A Galiza é uma região ibérica que possui fortes conexões culturais e linguísticas com os dois países que compõem a Península, tanto Portugal quanto Espanha. Em sua história, a região constituiu a origem da língua portuguesa e do Condado Portucalense, que se tornaria independente para constituir o atual Estado Português.
Por outro lado, ao longo dos séculos posteriores, a região foi progressivamente orbitando em torno do Estado castelhano, recebendo uma série de influxos culturais castelhanos. Com as fronteiras cada vez mais demarcadas em relação ao mundo português, isso resultou no isolamento da Galiza da outra margem do Minho e em sua dependência econômica do centralismo de Madrid.
Se o centralismo de Madrid isolaria Galiza de Portugal, o próprio projeto nacionalista português também esqueceria Galiza. Este projeto, centrado no projeto imperial de Lisboa, reforçaria um sentido de identidade hostil às interferências do reino castelhano vizinho, demarcando-se claramente como anti-Castela. Segundo o provérbio português: “De Espanha, nem bom vento nem bom casamento”. Os galegos tornar-se-iam, segundo Luís de Camões (por ironia de origem galega), “sórdidos galegos, duro bando”.
Os galegos seriam fatalmente incluídos nesta visão anticastelhana, tornando-se parte dos “inimigos espanhóis” contra os quais a monarquia imperial de Lisboa demarcaria sua identidade e se orgulharia de combater. Qualquer referência à Galiza na narrativa histórica de fundação de Portugal, e qualquer menção ao tronco linguístico e cultural comum que une as duas regiões, seria implacavelmente apagada.
Em outras palavras, desde o início da era moderna, com a formação dos Estados nacionais europeus, a Galiza teve o grande infortúnio de se situar no fogo cruzado entre os centralismos castelhano e lusitano. Afastada tanto dos centros de decisão de Lisboa quanto de Madrid, passou a ser vista como um “outro” estrangeiro, sem uma bandeira de lealdade definida, tornando-se aquilo que, nas palavras do filólogo Prof. Higino Martins, seria descrito como “ciganos com terra”.

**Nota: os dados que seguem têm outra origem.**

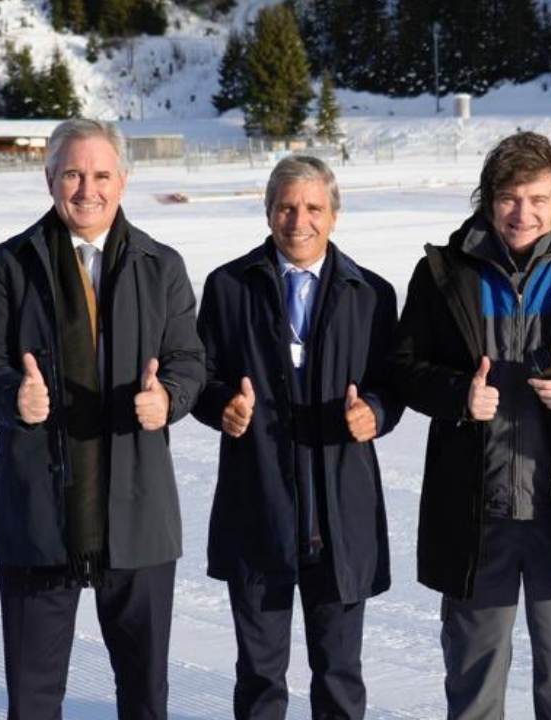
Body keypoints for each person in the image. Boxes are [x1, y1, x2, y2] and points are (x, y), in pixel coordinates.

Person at [390, 131, 551, 720]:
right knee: (476, 675)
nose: (522, 212)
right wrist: (460, 395)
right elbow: (404, 367)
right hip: (478, 514)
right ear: (488, 199)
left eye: (536, 198)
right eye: (508, 197)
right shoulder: (443, 272)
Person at [0, 118, 205, 718]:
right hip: (38, 515)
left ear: (123, 180)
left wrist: (168, 398)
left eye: (100, 174)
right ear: (49, 179)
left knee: (145, 694)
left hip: (138, 511)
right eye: (72, 173)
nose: (86, 189)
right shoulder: (9, 264)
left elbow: (189, 360)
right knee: (35, 696)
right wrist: (13, 395)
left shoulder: (161, 265)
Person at [192, 155, 403, 720]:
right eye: (285, 207)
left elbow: (393, 383)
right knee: (260, 677)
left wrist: (376, 413)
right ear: (267, 213)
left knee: (338, 674)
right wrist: (222, 408)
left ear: (335, 215)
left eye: (313, 207)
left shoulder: (373, 294)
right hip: (257, 506)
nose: (298, 220)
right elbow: (199, 378)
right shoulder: (228, 287)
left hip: (341, 514)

Após muitos séculos de isolamento e afastamento mútuo, surge finalmente, em um contexto de integração reforçada pela adesão dos países ibéricos à União Europeia nos anos 80, uma tendência de reaproximação entre a Galiza e o mundo da Lusofonia. O movimento reintegracionista consiste, através de acordos de cooperação cultural, científica, linguística e econômica, em um projeto de integração que tem como meta final a convergência entre a Galiza e Portugal ao tronco cultural comum que unia os dois povos no passado pré-Estado moderno.
Mal interpretado como um mero projeto político de separatismo ou “irredentismo”, o reintegracionismo busca transcender os conceitos de fronteiras nacionais, reconhecendo a singularidade histórica de Portugal e da Galiza como unidades políticas distintas. Ele aponta para um projeto cultural e econômico transversal que visa expandir ao máximo todas as potencialidades dentro deste grande bloco regional, conhecido como “Portugaliza”, ignorado e reprimido violentamente após séculos de centralismo estatal de ambos os lados. Trata-se de um bloco regional já concreto e existente, um espaço cotidiano de circulação, trocas e movimentação de pessoas, bens e serviços, cujo fomento e promoção são mais do que necessários para a melhoria da qualidade de vida da população local.
Aproximar a Galiza da Lusofonia tampouco implica no abandono da Espanha ou em “hispanofobia”. Não se trata de substituir os vínculos econômicos e culturais do mundo hispânico pelos do mundo português, uma vez que ambos os universos linguísticos podem se somar, e não se excluir, enriquecendo a sociedade galega como um todo. Análogo a países europeus, como a Bélgica ou a Suíça, a Galiza deve explorar ao máximo o bilinguismo histórico de sua sociedade para se inserir como um centro de influência global.
Pensar em Galiza como um centro global é uma possibilidade factível, dada as vantagens de possuir o dominio de dois idiomas que cobrem um espaço de mais de 700 milhões de pessoas no mundo, e um PIB de $7,66 trilhões (10% do PIB global)[1], alcançando América, África e Ásia.
Nas palavras de Vicente Risco, o mestre do nacionalismo galego, “a Galiza é um mundo”. É sob esta ótica que o reintegracionismo galego deve ser compreendido, de modo a fazer com que Galiza realize sua vocação cosmopolita de abertura ao mundo.